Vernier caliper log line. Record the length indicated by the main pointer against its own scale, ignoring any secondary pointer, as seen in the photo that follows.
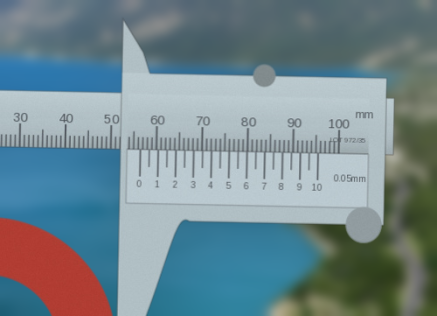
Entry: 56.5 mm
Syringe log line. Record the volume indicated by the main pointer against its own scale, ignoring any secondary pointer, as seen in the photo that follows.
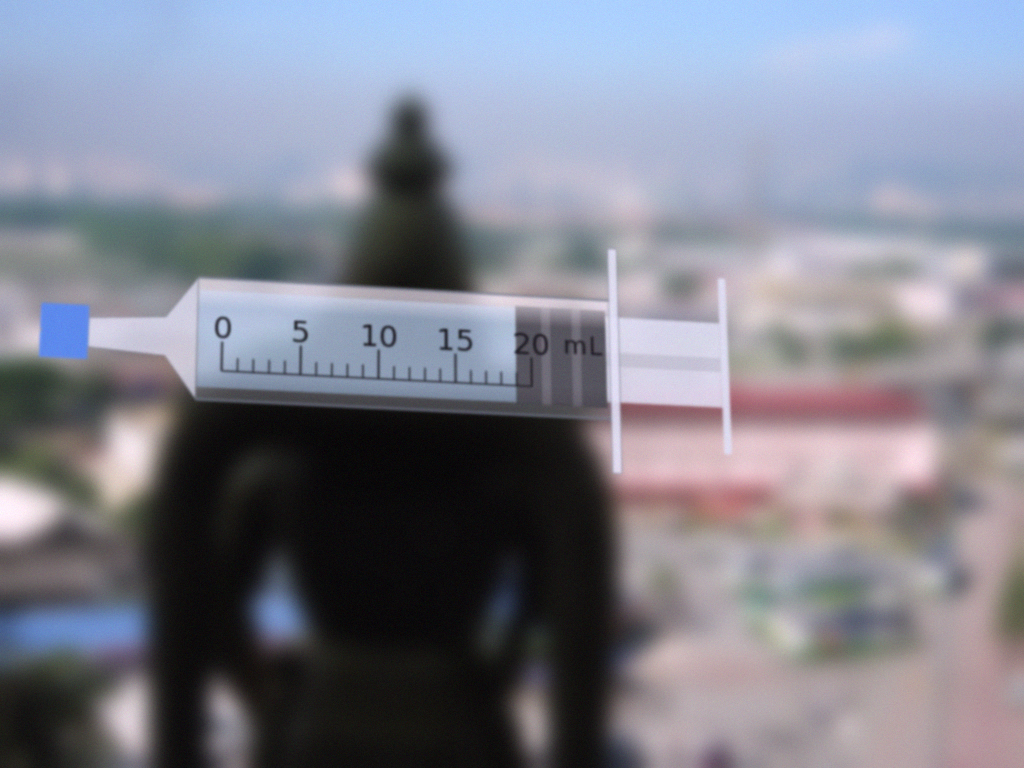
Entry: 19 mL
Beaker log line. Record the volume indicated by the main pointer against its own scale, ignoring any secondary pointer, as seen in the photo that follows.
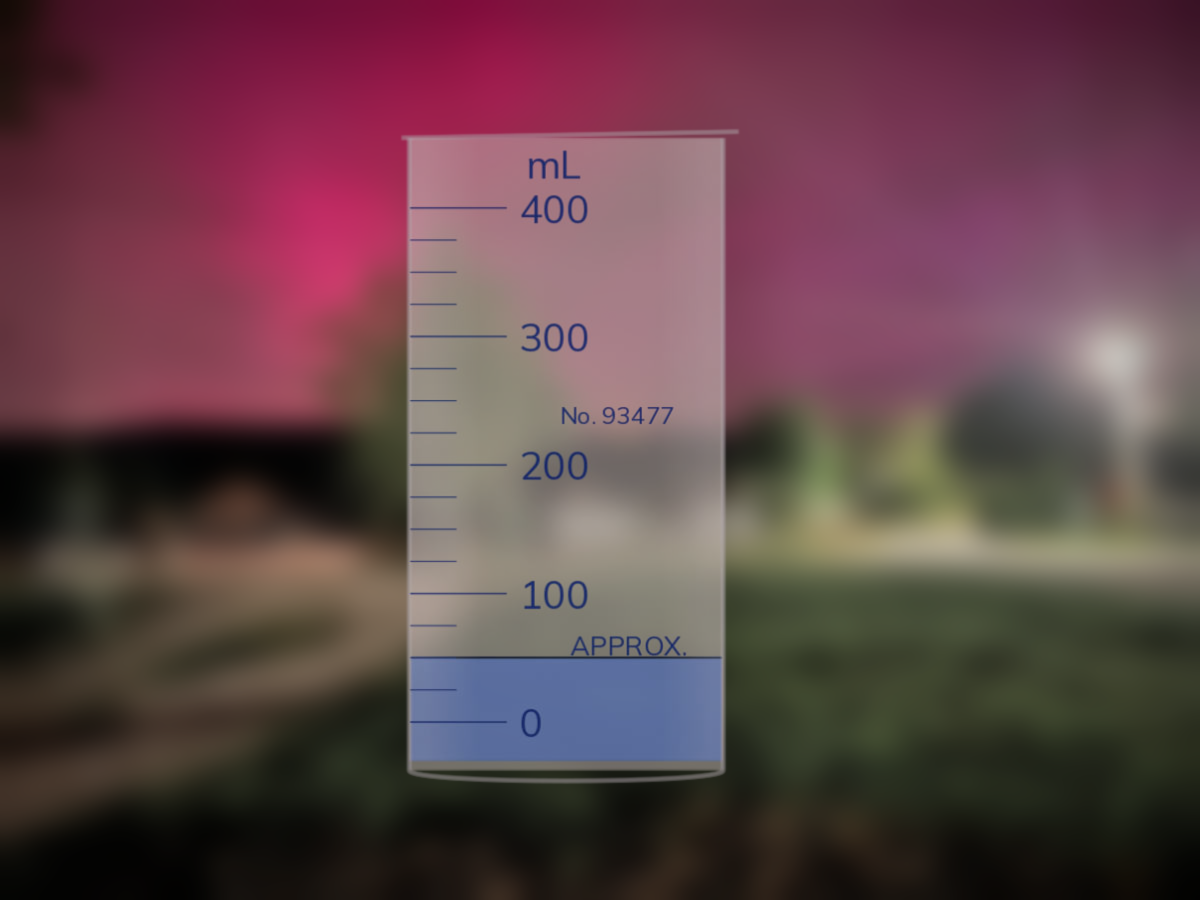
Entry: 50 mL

▶ Work to be completed
Copy out all of the records above word for word, omitting the pictures.

▶ Answer to the problem
Vernier caliper log line. Record the length indicated by the main pointer against its own scale, ignoring any secondary pointer, as seen in the photo that follows.
Entry: 56.5 mm
Syringe log line. Record the volume indicated by the main pointer against its own scale, ignoring any secondary pointer, as seen in the photo that follows.
Entry: 19 mL
Beaker log line. Record the volume indicated by the main pointer against its own scale, ignoring any secondary pointer, as seen in the photo that follows.
Entry: 50 mL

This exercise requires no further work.